> [Required action]: Exactly as written, output each of the lines below, with no images.

[Items from a data source]
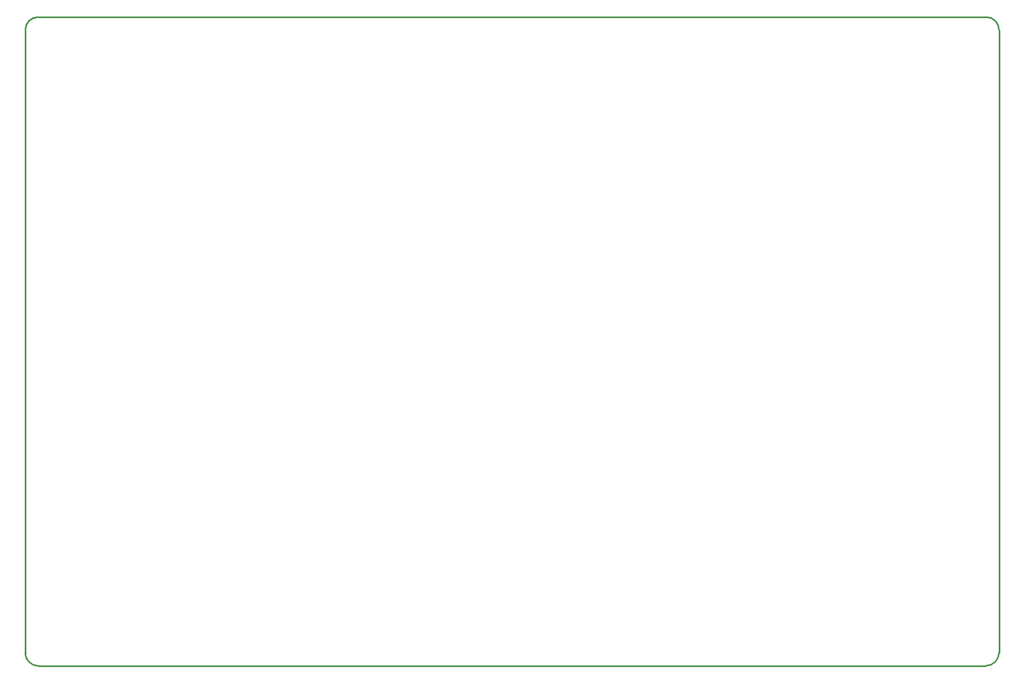
<source format=gko>
G04 Layer_Color=16711935*
%FSLAX25Y25*%
%MOIN*%
G70*
G01*
G75*
%ADD33C,0.01000*%
D33*
X582616Y40D02*
G03*
X590561Y7985I-115J8060D01*
G01*
X590561Y385876D02*
G03*
X582801Y393636I-7872J-112D01*
G01*
X7774Y393610D02*
G03*
X40Y385876I112J-7846D01*
G01*
X-5Y7886D02*
G03*
X7886Y-5I8005J114D01*
G01*
X590561Y8100D02*
Y385764D01*
X7886Y393610D02*
X582688D01*
X7886Y10D02*
X582500D01*
X10Y7787D02*
Y385764D01*
M02*

</source>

> [Exercise result]:
<source format=gko>
G04 Layer_Color=16711935*
%FSLAX25Y25*%
%MOIN*%
G70*
G01*
G75*
%ADD33C,0.01000*%
D33*
X582616Y40D02*
G03*
X590561Y7985I-115J8060D01*
G01*
X590561Y385876D02*
G03*
X582801Y393636I-7872J-112D01*
G01*
X7774Y393610D02*
G03*
X40Y385876I112J-7846D01*
G01*
X-5Y7886D02*
G03*
X7886Y-5I8005J114D01*
G01*
X590561Y8100D02*
Y385764D01*
X7886Y393610D02*
X582688D01*
X7886Y10D02*
X582500D01*
X10Y7787D02*
Y385764D01*
M02*

</source>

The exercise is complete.